Qual è la differenza? Nel primo caso occorre un po’ di cultura e qualche sforzo per acquisirla. Nel secondo basta l’ignoranza di chi ci circonda e un po’ di soldi per acquistare sigari.
Se il portafogli non è un problema si entra in una tabaccheria ben fornita, si acquista un Cohiba ed il gioco è fatto. L’anilla (*) intorno al sigaro è testimone del livello economico del fumatore. Esprime il suo “status”.
Inoltre, soprattutto con i cubani, si rischia anche di sfociare nel collezionismo. Di farsi prendere dalla smania di ricerca di pezzi rari, di sigari fuori produzione, edizioni prodotte in esclusiva per altre nazioni.
Non che in questo ci sia qualcosa di sbagliato, ma si inizia a valutare i sigari per la loro rarità più che per la loro effettiva bontà.
Per i più che non possono accaparrarsi questi “pseudo-gioielli” resta un senso di disagio, di incompiutezza. Chi conosce questo mondo ben mi comprende. Un invito a ricercare la qualità, lasciandosi guidare dal proprio palato, senza prestare attenzione all’anilla.
Introduzione:
In Italia fino ad un 15 anni fa parlare di sigari significava parlare del Toscano. Poi l’apertura da parte del Monopolio ad Enti privati e le tabaccherie si arricchirono di una vasta gamma di nuovi prodotti.
Si partiva da sigaretti e sigari fatti a macchina fino a giungere a sigari fatti a mano, di elevata qualità. Questi ultimi richiedevano, però, molta più cura ed attenzione nella fumata di quanto non facesse un Toscano. I tabaccai che volevano proporli dovevano munirsi di sistemi di conservazione particolari, a differenza degli stortignaccoli, che andavano benissimo alle spalle del bancone, vicino alle bionde (anche se ultimamente anche loro vengono tenuti in vetrinetta).
Questi aspetti furono un deterrente per la diffusione dei nuovi sigari. Eppure in pochi anni questi nuovi prodotti hanno conquistato molti cuori.
La parte del leone venne da subito interpretata dai sigari cubani, preceduti dalla loro fama.
Sigari provenienti da altre nazioni vennero delegati ad un ruolo secondario. Ancora oggi i primi hanno una reperibilità maggiore rispetto agli altri prodotti.
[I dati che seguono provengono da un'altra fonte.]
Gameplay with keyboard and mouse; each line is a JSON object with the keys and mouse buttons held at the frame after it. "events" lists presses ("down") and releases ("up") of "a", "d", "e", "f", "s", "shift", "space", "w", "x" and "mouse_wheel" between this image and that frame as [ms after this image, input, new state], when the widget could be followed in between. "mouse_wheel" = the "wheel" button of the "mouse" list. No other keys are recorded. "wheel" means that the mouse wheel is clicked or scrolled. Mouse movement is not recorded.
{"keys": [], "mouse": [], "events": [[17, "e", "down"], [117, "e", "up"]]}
In un mare di moduli e di marche è difficile orientarsi. Inizialmente si tende a lasciarsi consigliare, seguendo i gusti di altri appassionati o del tabaccaio. Ci si può affezionare ad una marca o iniziare una fase di ricerca per la quale occorre un palato allenato ed una buona dose di curiosità.
Mi si perdoni la digressione e ritorniamo ai sigari extracuba, con qualche cenno storico che aiuterà a capire alcuni aspetti chiave.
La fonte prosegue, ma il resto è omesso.